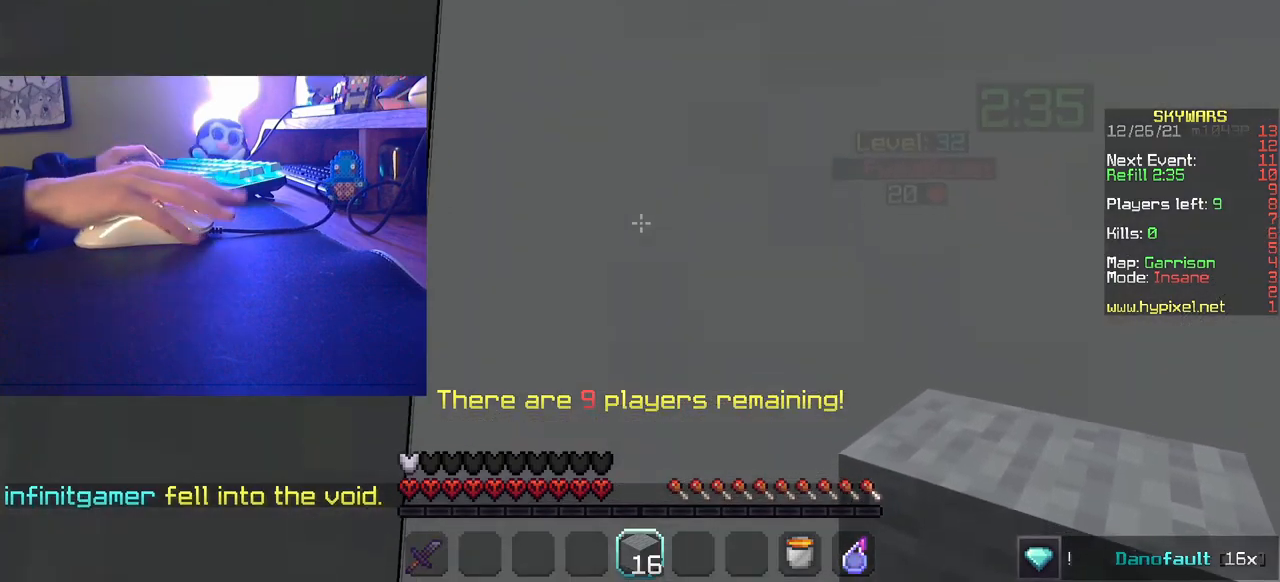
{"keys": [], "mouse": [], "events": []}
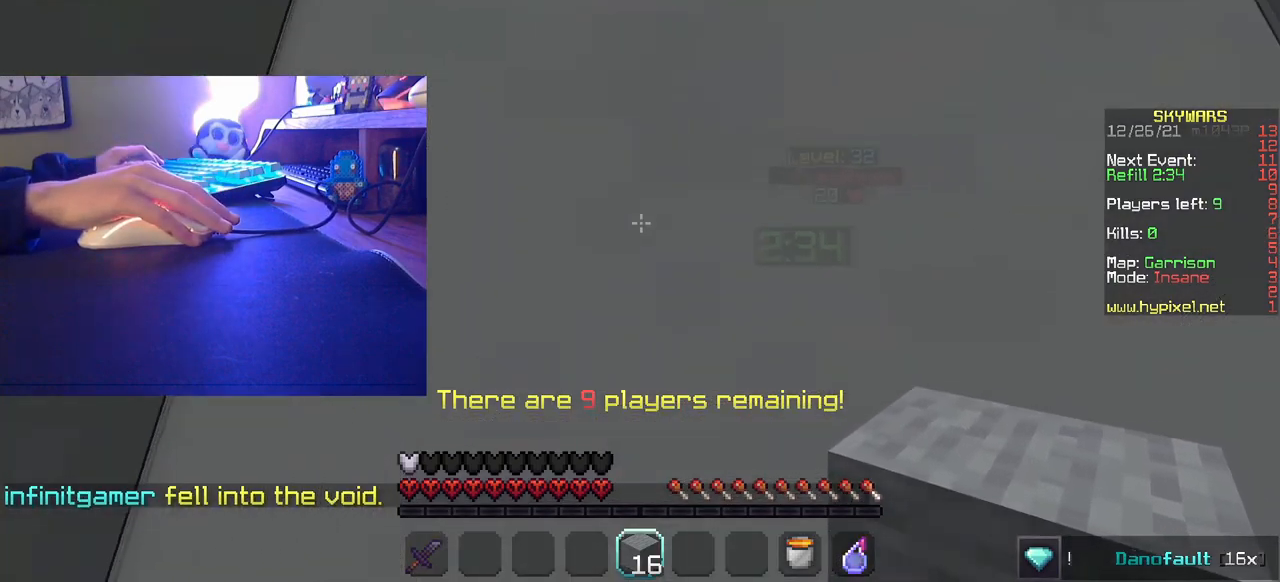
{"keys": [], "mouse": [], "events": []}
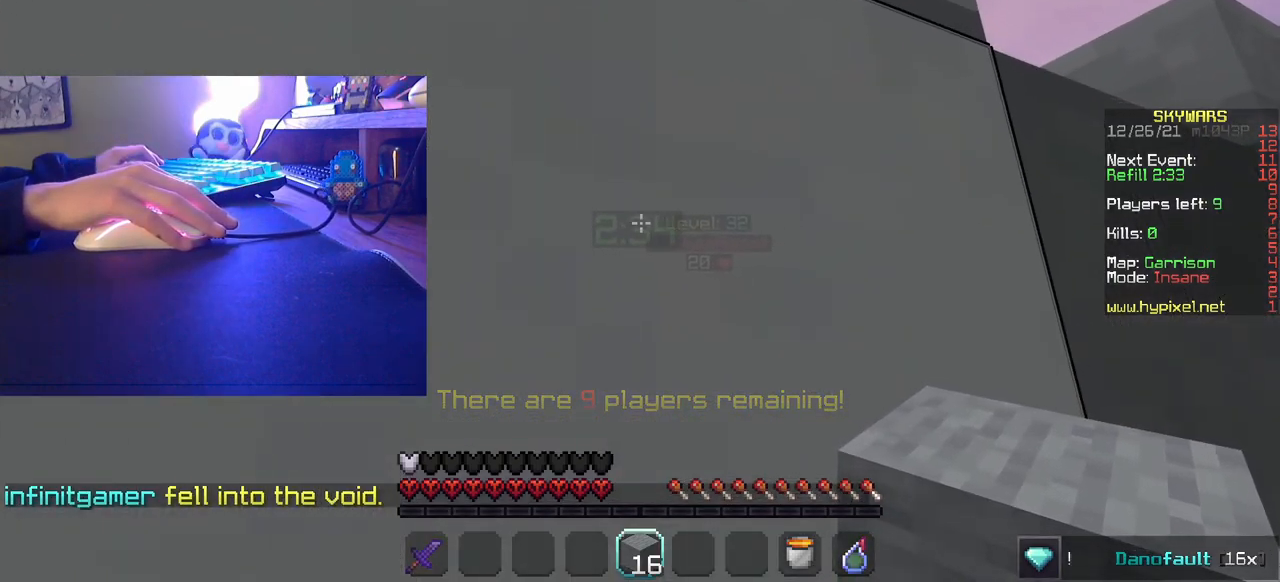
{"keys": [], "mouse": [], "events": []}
---
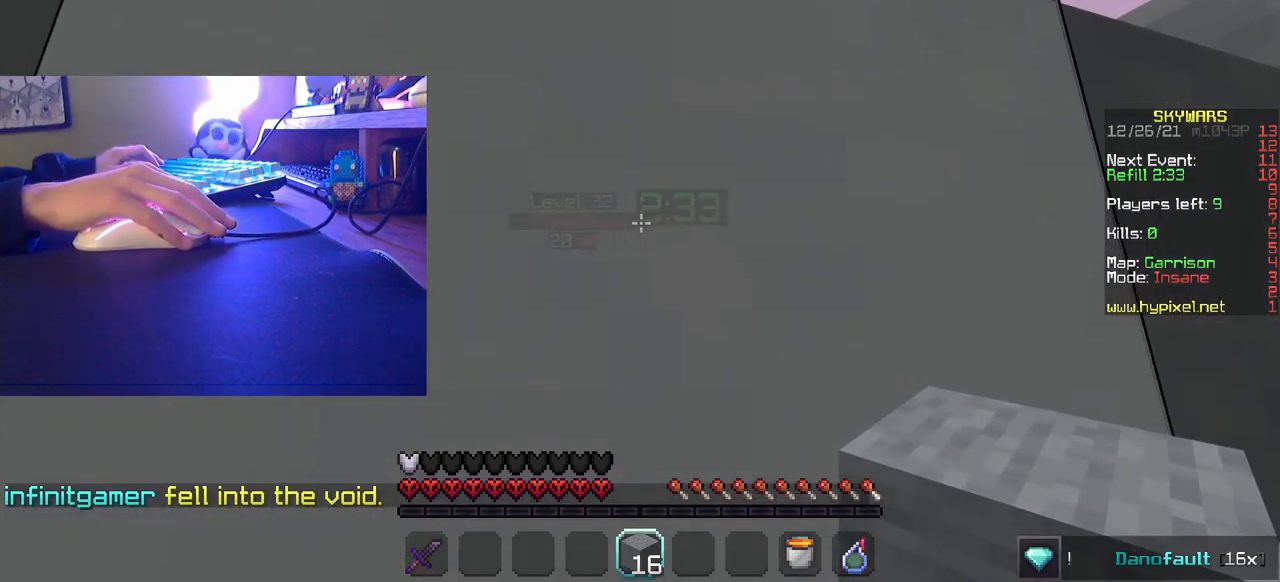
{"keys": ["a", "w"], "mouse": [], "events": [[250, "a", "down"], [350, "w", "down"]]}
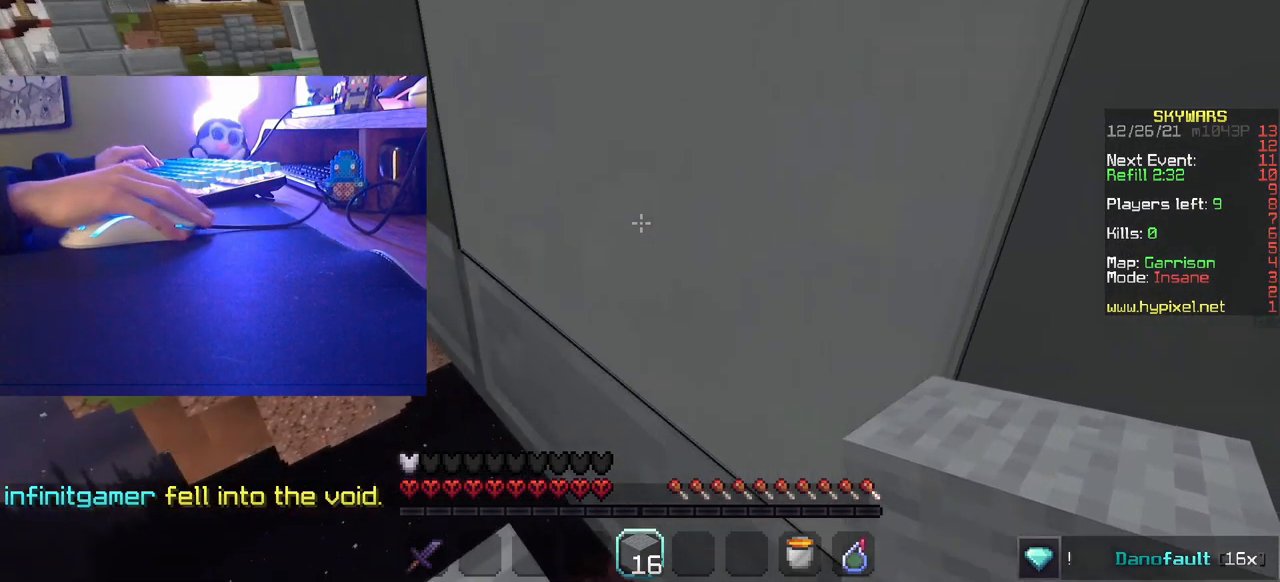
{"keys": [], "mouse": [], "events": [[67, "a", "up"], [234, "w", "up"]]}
--
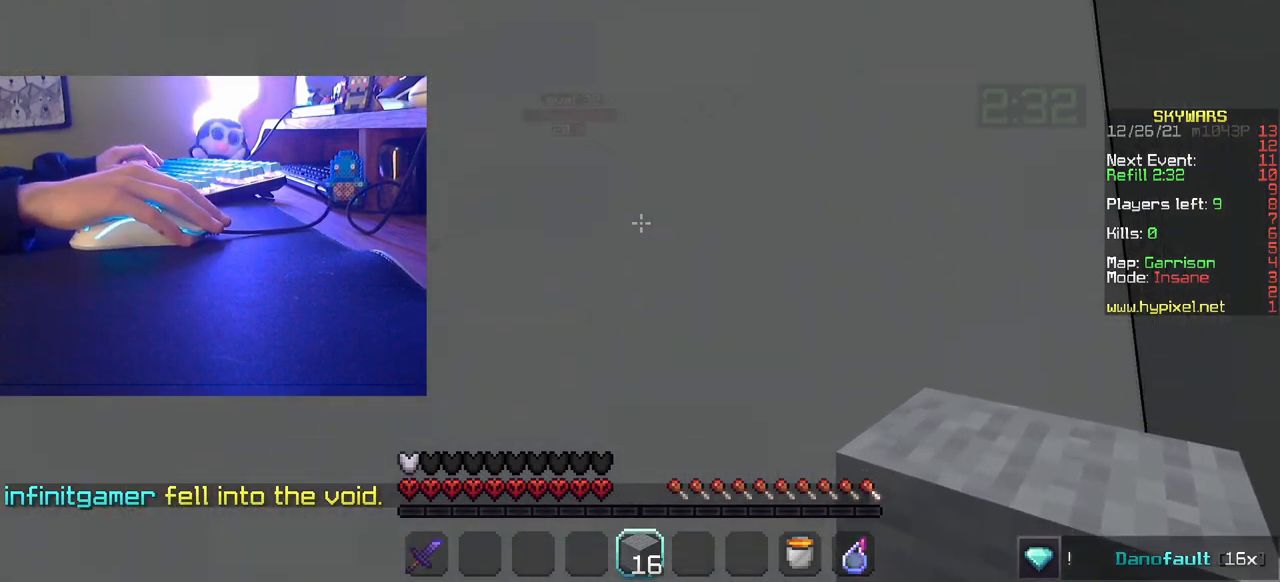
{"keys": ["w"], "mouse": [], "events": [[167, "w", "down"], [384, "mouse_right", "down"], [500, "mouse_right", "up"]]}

# [WHAT THE TASK ASKS]
Whenever a line in the listing above includes the word "down", return that line.

# [SOLVED EXERCISE]
{"keys": ["a", "w"], "mouse": [], "events": [[250, "a", "down"], [350, "w", "down"]]}
{"keys": ["w"], "mouse": [], "events": [[167, "w", "down"], [384, "mouse_right", "down"], [500, "mouse_right", "up"]]}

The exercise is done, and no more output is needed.